But what about countries where governments and regulatory agencies may not be as strict or pursue their own agendas? There are fears that a tool like CRISPR-Cas9 could lead us down a path of breeding super-humans, super-soldiers, docile citizens (as in Aldous Huxley’s dystopian Brave New World) and so on.

For the foreseeable future, this fear is misplaced. While we have identified defective genes that cause many diseases, we do not yet understand which genes are linked to intelligence, docility or other complex traits. Such attributes are probably the result of a combination of many genes (as well as epigenetic and environmental factors) and we are still far away from being able to create humans with desired, complex character traits. Moreover, it is unlikely that clinical trials to achieve these sorts of “enhancements” would be approved by regulators (at least in Western democracies), similar to the situation for “designer babies” discussed above.

Overregulation

Another potentially revolutionary genetic engineering innovation almost ready for the clinic is xenotransplantation, the transplanting of animal organs into humans. Improved immunosuppressant drug regimens and increasing numbers of pig lines that have been gene-edited to eliminate antigens that would cause rejection by the human recipient are a potential game-changer. The experiments in which porcine organs have been transplanted into monkeys are very promising. There will likely be a day when xenotransplantation will reduce the vast number of people on waiting lists for organs.

Critics’ objections often fail to assess the costs of not undertaking such therapeutic initiatives

Critics of such cutting-edge genetic techniques sometimes invoke the so-called Precautionary Principle to call for delays, but their objections often fail to assess the costs of not undertaking such therapeutic initiatives.

The same holds true for applications to agriculture. Farmers and plant breeders have been selecting and hybridizing plants to enhance their desirable characteristics for millennia. Modern varieties of innumerable crop plants such as corn, tomatoes and wheat now bear little resemblance to their ancestors. A common technique for creating new plant varieties, which originated about a century ago, is to subject seeds to radiation to scramble their DNA and create mutants, some of which may (and often do) exhibit desirable traits. Thousands of plant varieties that are consumed routinely – including lettuce, wheat, rice, oats and the popular Ruby-Sweet and Rio Star pink grapefruit varieties – were derived this way.

With the advent of molecular techniques – first recombinant DNA technology and, more recently, CRISPR-Cas9, base editing and so on – we can transfer or alter a single gene in a controlled manner.

Thus, there is a seamless continuum of techniques for genetically modifying of organisms. Yet, the older, less precise, less predictable techniques have not elicited concerns from regulators or activists, and crops modified with those more primitive technologies are not as heavily regulated as those modified with the more precise techniques. This turns on its head a basic tenet of regulation – that the degree of regulation should be commensurate with the perceived risk. Sui generis regulation of products made with molecular genetic modification techniques abjectly and consistently fails cost-benefit analyses: There are prodigious costs, but no benefits.

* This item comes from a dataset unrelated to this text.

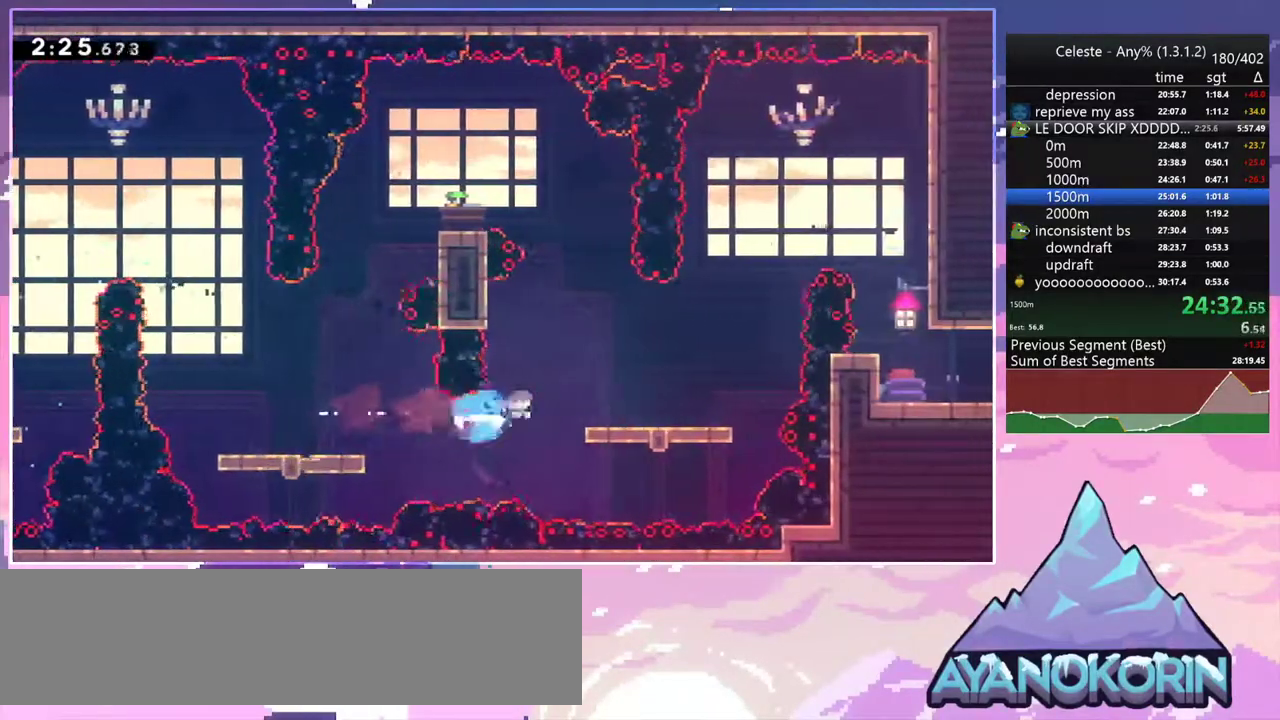
{"keys": ["right"], "events": [[100, "jump2", "down"], [150, "dash", "up"], [150, "up", "down"], [333, "dash", "down"], [383, "jump2", "up"], [433, "up", "up"], [483, "dash", "up"]]}
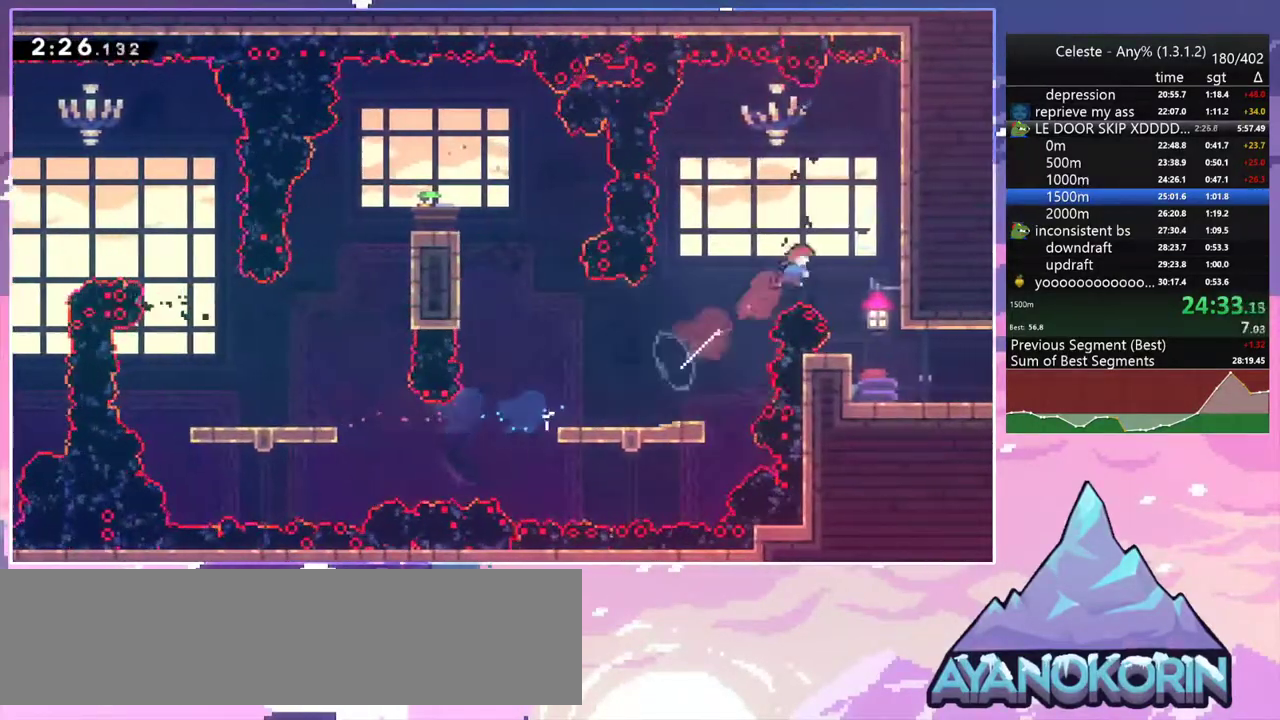
{"keys": ["down", "right"], "events": [[17, "down", "down"], [67, "dash", "down"], [217, "dash", "up"], [400, "dash", "down"], [450, "jump2", "down"], [483, "dash", "up"], [483, "jump2", "up"]]}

Various academic groups have proposed approaches that would remedy the regulatory distortion. For example, in 2016 Dr. Henry I. Miller (one of the authors of this report) with his colleagues published an article that described a risk-based approach to the regulation of organisms genetically engineered by any technique, that would make regulation scientifically defensible and risk-based. Using this approach, the extent of regulatory review would be based on the characteristics of the product, not the process by which it is obtained. The risk of the parental organism and the function of the gene introduced or altered would determine the degree of regulation required. Currently, lengthy (and arguably unnecessary) case-by-case reviews are required for many products made with molecular techniques, which boosts research and development costs and hinders progress.

Moral imperative

Genetic engineering of crops can enhance crop yields and nutritional quality, increase resistance to pests, improve tolerance to drought and reduce insecticide use. Biofortified crops in particular can have a significant impact, especially for people in the developing world who obtain most of their calories from one or a small number of subsistence crops that may be deficient in essential vitamins or minerals. One example is “Golden Rice,” fortified with beta-carotene, the precursor of vitamin A, whose consumption can prevent vitamin A deficiency. (Vitamin A deficiency is common in places where people obtain most of their calories from rice, which does not contain the compound.)

There is no reason to fear technologies that are more precise and predictable than their predecessors

The World Health Organization estimates that about 250 million preschool-aged children are affected by vitamin A deficiency, the leading cause of preventable blindness of children in developing countries. Up to 500,000 vitamin A deficient children are estimated to become blind each year, with half of them dying within 12 months of losing their sight. Astonishingly, Golden Rice has recently been approved in Australia and Canada, but because of opposition from activists and inaction from regulators, not in countries that desperately need it to combat vitamin A deficiency.

A report from the Pontifical Academy of Sciences on “transgenic plants for food security in the context of development” in 2009 concludes that it is a “moral imperative to make the benefits of [genetic engineering] technology available on a larger scale to poor and vulnerable populations … to raise their standards of living, improve their health and protect their environments.” The report points out that more than a billion people are currently undernourished and that the risk of inaction must also be considered.

Molecular techniques such as CRISPR-Cas9 and base editing are the most advanced techniques currently available in our quest to alter organisms in a precise and predictable fashion for commercial and humanitarian advances. They could be used to improve the lives of millions of patients with untreatable diseases, combat hunger and malnutrition, protect the environment through decreased use of insecticides, and much more. There is no reason to fear technologies that are more precise and predictable than their predecessors. In their risk analyses, policymakers and end-users need to include the consequences of not using new products, processes and technologies.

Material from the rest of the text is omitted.